It's been two years since Kelly O'Neill lost her son.
"I do not know how people move on, I just can't picture it," she said.
Billy Devito, among the alarming numbers of Long Islanders, addicted to pain pills. In and out of rehab, he wound up, at a so-called sober living home in Patchogue, where he was anything but sober, eventually overdosing, on heroin.
"It's horrible. It's lonely, it's absolutely horrible I can't explain it. Your soul is like, it's beyond your heart shattered and it's beyond an empty soul. It's beyond it," adds O'Neill.
The state paid for Billy to stay here, where he was supposed to pursue outpatient drug counseling.
But as his landlord Bernie Sonnenreich cashed $309 a month, he admits he did nothing to stop an addict, from falling through the cracks.
"If you wanna sit here like a bump on a log and watch tv and eat all day, you're not gonna do anything for yourself?I do not have an obligation (to these people)," he said.

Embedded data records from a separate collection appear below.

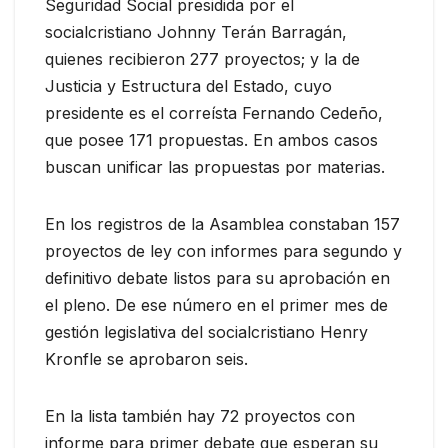
Seguridad Social presidida por el
socialcristiano Johnny Terán Barragán,
quienes recibieron 277 proyectos; y la de
Justicia y Estructura del Estado, cuyo
presidente es el correísta Fernando Cedeño,
que posee 171 propuestas. En ambos casos
buscan unificar las propuestas por materias.
En los registros de la Asamblea constaban 157
proyectos de ley con informes para segundo y
definitivo debate listos para su aprobación en
el pleno. De ese número en el primer mes de
gestión legislativa del socialcristiano Henry
Kronfle se aprobaron seis.
En la lista también hay 72 proyectos con
informe para primer debate que esperan su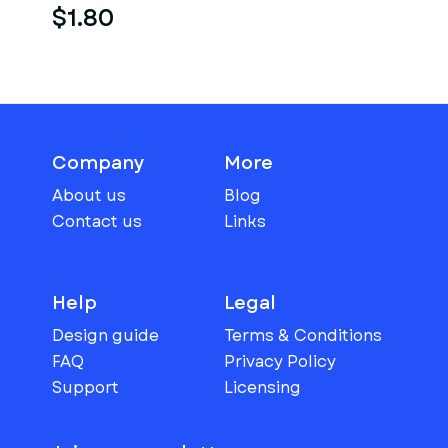
$1.80
Company
More
About us
Blog
Contact us
Links
Help
Legal
Design guide
Terms & Conditions
FAQ
Privacy Policy
Support
Licensing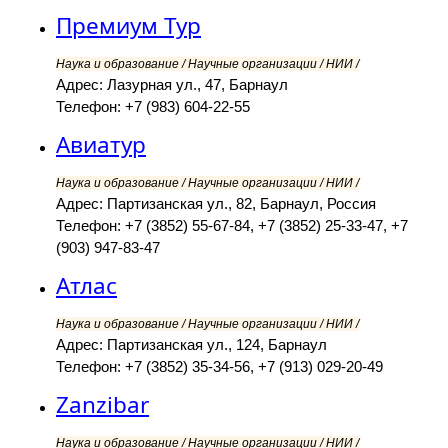
Премиум Тур
Наука и образование / Научные организации / НИИ /
Адрес: Лазурная ул., 47, Барнаул
Телефон: +7 (983) 604-22-55
Авиатур
Наука и образование / Научные организации / НИИ /
Адрес: Партизанская ул., 82, Барнаул, Россия
Телефон: +7 (3852) 55-67-84, +7 (3852) 25-33-47, +7
(903) 947-83-47
Атлас
Наука и образование / Научные организации / НИИ /
Адрес: Партизанская ул., 124, Барнаул
Телефон: +7 (3852) 35-34-56, +7 (913) 029-20-49
Zanzibar
Наука и образование / Научные организации / НИИ /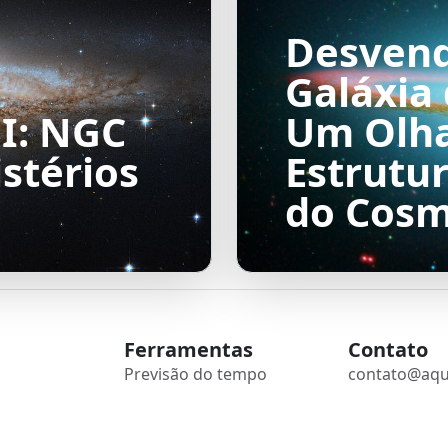
Desven
Galáxia
I: NGC
Um Olha
stérios
Estrutur
do Cos
Ferramentas
Contato
Previsão do tempo
contato@aqu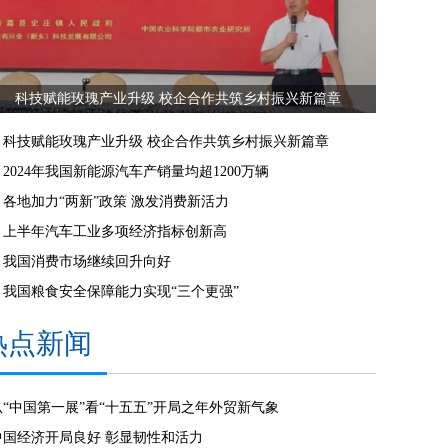
科技赋能玫瑰产业升级 校企合作共筑乡村振兴新篇章
科技赋能玫瑰产业升级 校企合作共筑乡村振兴新篇章
2024年我国新能源汽车产销量均超1200万辆
各地加力“两新”政策 激发消费新活力
上半年汽车工业多项经济指标创新高
我国消费市场继续回升向好
我国粮食安全保障能力实现“三个更强”
热点新闻
从“中国第一展”看“十五五”开局之年外贸新气象
中国经济开局良好 彰显韧性和活力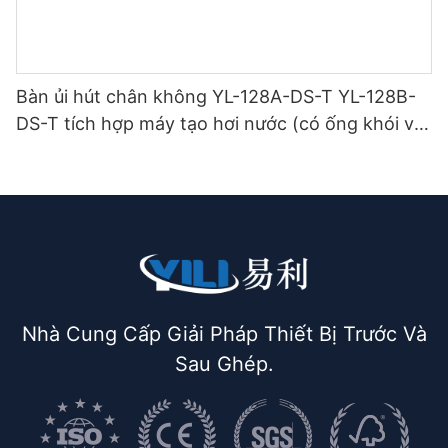
Bàn ủi hút chân không YL-128A-DS-T YL-128B-
DS-T tích hợp máy tạo hơi nước (có ống khói và
giá treo bàn ủi) loại hai tầng.
Nhà Cung Cấp Giải Pháp Thiết Bị Trước Và
Sau Ghép.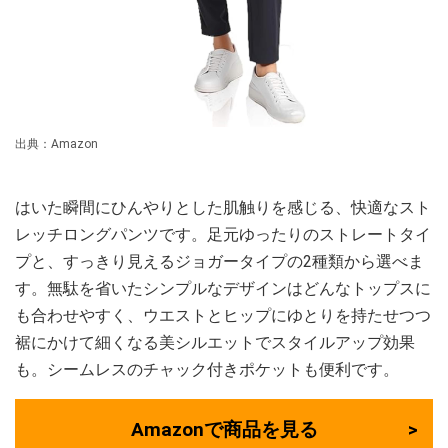
出典：Amazon
はいた瞬間にひんやりとした肌触りを感じる、快適なスト
レッチロングパンツです。足元ゆったりのストレートタイ
プと、すっきり見えるジョガータイプの2種類から選べま
す。無駄を省いたシンプルなデザインはどんなトップスに
も合わせやすく、ウエストとヒップにゆとりを持たせつつ
裾にかけて細くなる美シルエットでスタイルアップ効果
も。シームレスのチャック付きポケットも便利です。
Amazonで商品を見る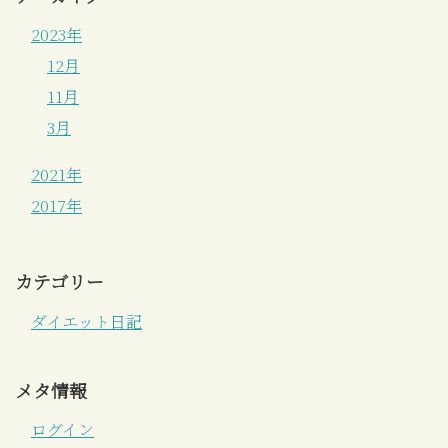
2023年
12月
11月
3月
2021年
2017年
カテゴリー
ダイエット日記
メタ情報
ログイン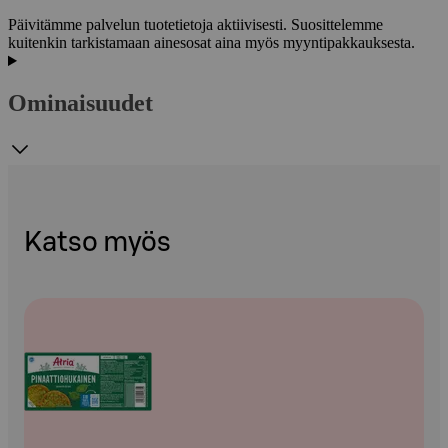
Päivitämme palvelun tuotetietoja aktiivisesti. Suosittelemme
kuitenkin tarkistamaan ainesosat aina myös myyntipakkauksesta.
Ominaisuudet
Katso myös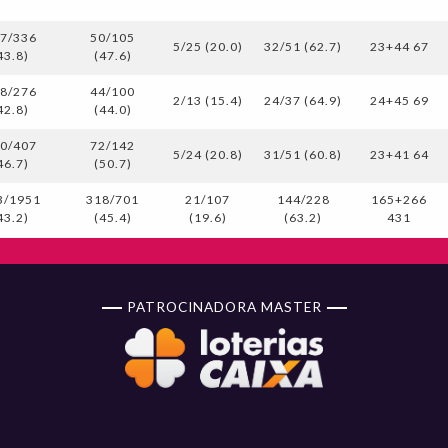
7/336
50/105
5/25 (20.0)
32/51 (62.7)
23+44 67
43.8)
(47.6)
8/276
44/100
2/13 (15.4)
24/37 (64.9)
24+45 69
42.8)
(44.0)
0/407
72/142
5/24 (20.8)
31/51 (60.8)
23+41 64
46.7)
(50.7)
3/1951
318/701
21/107
144/228
165+266
43.2)
(45.4)
(19.6)
(63.2)
431
PATROCINADORA MASTER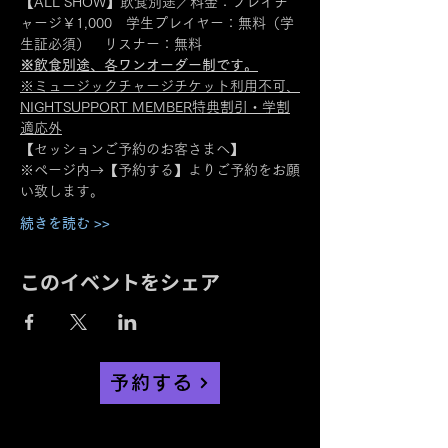
【ALL SHOW】飲食別途／料金：プレイチ
ャージ￥1,000　学生プレイヤー：無料（学
生証必須）　リスナー：無料
※飲食別途、各ワンオーダー制です。
※ミュージックチャージチケット利用不可、
NIGHTSUPPORT MEMBER特典割引・学割
適応外
【セッションご予約のお客さまへ】
※ページ内→【予約する】よりご予約をお願
い致します。
続きを読む >>
このイベントをシェア
予約する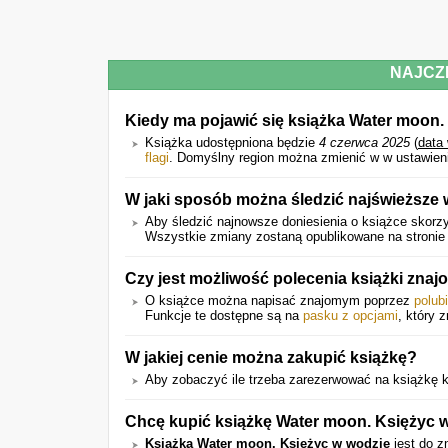
NAJCZ
Kiedy ma pojawić się książka Water moon.
Książka udostępniona będzie
4 czerwca 2025
(
data
flagi
. Domyślny region można zmienić w w ustawien
W jaki sposób można śledzić najświeższe 
Aby śledzić najnowsze doniesienia o książce skorzy
Wszystkie zmiany zostaną opublikowane na stronie 
Czy jest możliwość polecenia książki zna
O książce można napisać znajomym poprzez
polub
Funkcje te dostępne są na
pasku z opcjami
, który 
W jakiej cenie można zakupić książkę?
Aby zobaczyć ile trzeba zarezerwować na książkę kli
Chcę kupić książkę Water moon. Księżyc w 
Książka Water moon. Księżyc w wodzie
jest do z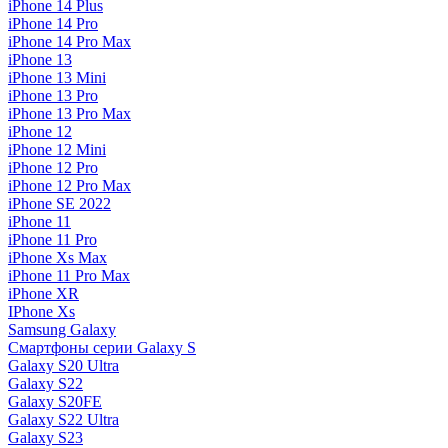
iPhone 14 Plus
iPhone 14 Pro
iPhone 14 Pro Max
iPhone 13
iPhone 13 Mini
iPhone 13 Pro
iPhone 13 Pro Max
iPhone 12
iPhone 12 Mini
iPhone 12 Pro
iPhone 12 Pro Max
iPhone SE 2022
iPhone 11
iPhone 11 Pro
iPhone Xs Max
iPhone 11 Pro Max
iPhone XR
IPhone Xs
Samsung Galaxy
Смартфоны серии Galaxy S
Galaxy S20 Ultra
Galaxy S22
Galaxy S20FE
Galaxy S22 Ultra
Galaxy S23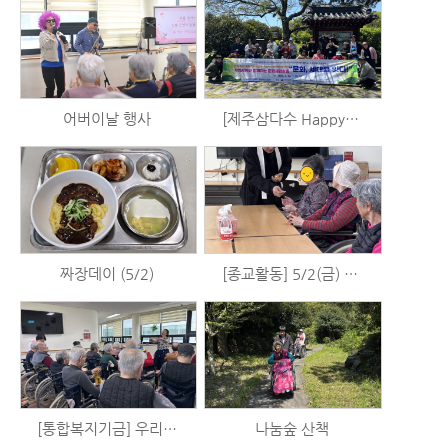
어버이날 행사
[제주삼다수 Happy+] 일회용 카메라 사용법 배우기 및 혼인지 출사 (5/4)
짜장데이 (5/2)
[종교활동] 5/2(금) 표선성당 미사
[통합복지기금] 우리는 시니어 예술가 시즌2 - 체육활동 (4/30)
나눔숲 산책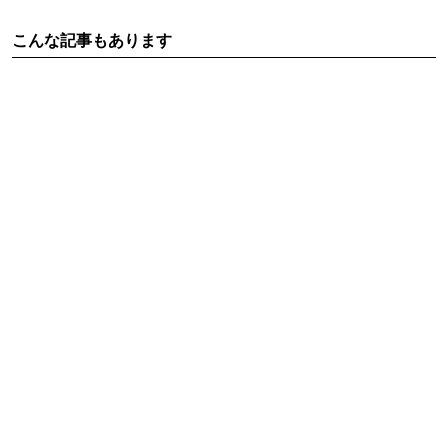
こんな記事もあります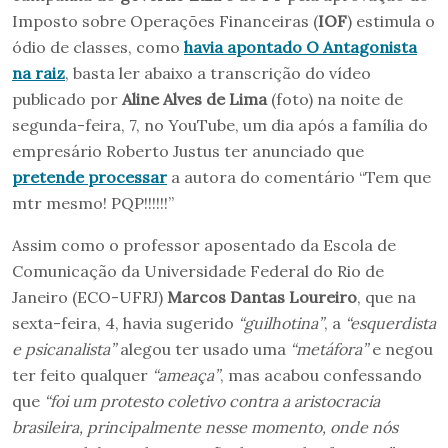
Imposto sobre Operações Financeiras (
IOF
) estimula o
ódio de classes, como
havia apontado O Antagonista
na raiz
, basta ler abaixo a transcrição do vídeo
publicado por
Aline Alves de Lima
(foto) na noite de
segunda-feira, 7, no YouTube, um dia após a família do
empresário Roberto Justus ter anunciado que
pretende processar
a autora do comentário “Tem que
mtr mesmo! PQP!!!!!!”
Assim como o professor aposentado da Escola de
Comunicação da Universidade Federal do Rio de
Janeiro (ECO-UFRJ)
Marcos Dantas Loureiro
, que na
sexta-feira, 4, havia sugerido
“guilhotina”
, a
“esquerdista
e psicanalista”
alegou ter usado uma
“metáfora”
e negou
ter feito qualquer
“ameaça”
, mas acabou confessando
que
“foi um protesto coletivo contra a aristocracia
brasileira, principalmente nesse momento, onde nós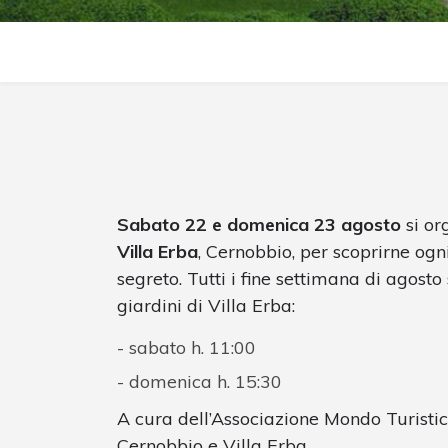
Sabato 22 e domenica 23 agosto
si or
Villa Erba
, Cernobbio, per scoprirne og
segreto. Tutti i fine settimana di agosto 
giardini di Villa Erba:
sabato h. 11:00
domenica h. 15:30
A cura dell’Associazione Mondo Turistic
Cernobbio e Villa Erba.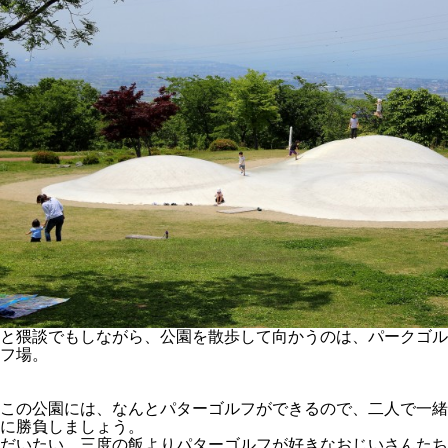
と猥談でもしながら、公園を散歩して向かうのは、パークゴル
フ場。
この公園には、なんとパターゴルフができるので、二人で一緒
に勝負しましょう。
だいたい、三度の飯よりパターゴルフが好きなおじいさんたち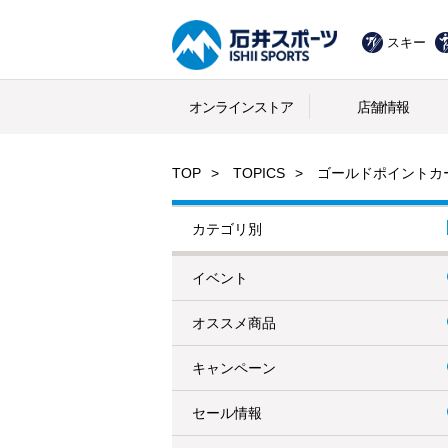
スキー
オンラインストア
店舗情報
TOP
TOPICS
ゴールドポイントカ
カテゴリ別
イベント
オススメ商品
キャンペーン
セール情報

The fact is he's right. Taxpayers may foot the bill for people like Billy to wind up in houses like this, but the state does nothing to regulate how they're treated when they're here. Nothing to make sure they don't fall right off the wagon.
"The state spends a lot of money on treatment for those folks. Their parents invest a lot of time and energy and they go into a 28 day program and they come back and they land in a house like this," said addiction expert Jeff Reynolds.
But maybe not for long. Standing in front of another sober home, shut down for code violations, lawmakers announced new legislation they say will improve care for recovering addicts, for the very first time requiring facilities to be certified and giving government agencies authority to police them.